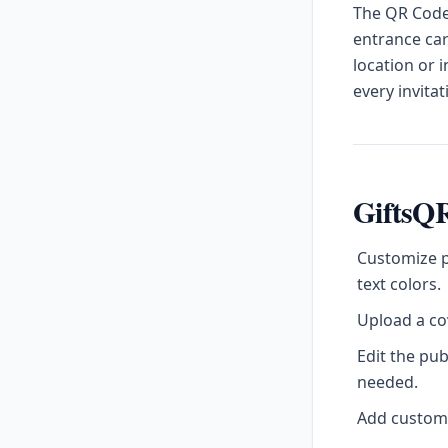
The QR Code 
entrance car
location or 
every invitat
GiftsQR
Customize p
text colors.
Upload a cov
Edit the pu
needed.
Add custom l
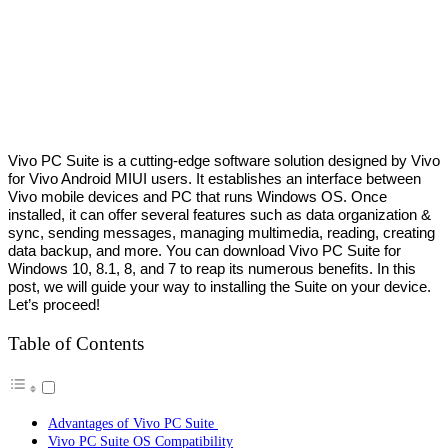
Vivo PC Suite is a cutting-edge software solution designed by Vivo
for Vivo Android MIUI users. It establishes an interface between
Vivo mobile devices and PC that runs Windows OS. Once
installed, it can offer several features such as data organization &
sync, sending messages, managing multimedia, reading, creating
data backup, and more. You can download Vivo PC Suite for
Windows 10, 8.1, 8, and 7 to reap its numerous benefits. In this
post, we will guide your way to installing the Suite on your device.
Let’s proceed!
Table of Contents
Advantages of Vivo PC Suite
Vivo PC Suite OS Compatibility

-------------------------

_What you have to do:_
Could you reproduce every line of text in the data above word for word, leaving the pictures out of your answer?

_Your response:_
The QR Code 
entrance car
location or 
every invitat
GiftsQR
Customize p
text colors.
Upload a cov
Edit the pu
needed.
Add custom l
Vivo PC Suite is a cutting-edge software solution designed by Vivo
for Vivo Android MIUI users. It establishes an interface between
Vivo mobile devices and PC that runs Windows OS. Once
installed, it can offer several features such as data organization &
sync, sending messages, managing multimedia, reading, creating
data backup, and more. You can download Vivo PC Suite for
Windows 10, 8.1, 8, and 7 to reap its numerous benefits. In this
post, we will guide your way to installing the Suite on your device.
Let’s proceed!
Table of Contents
Advantages of Vivo PC Suite
Vivo PC Suite OS Compatibility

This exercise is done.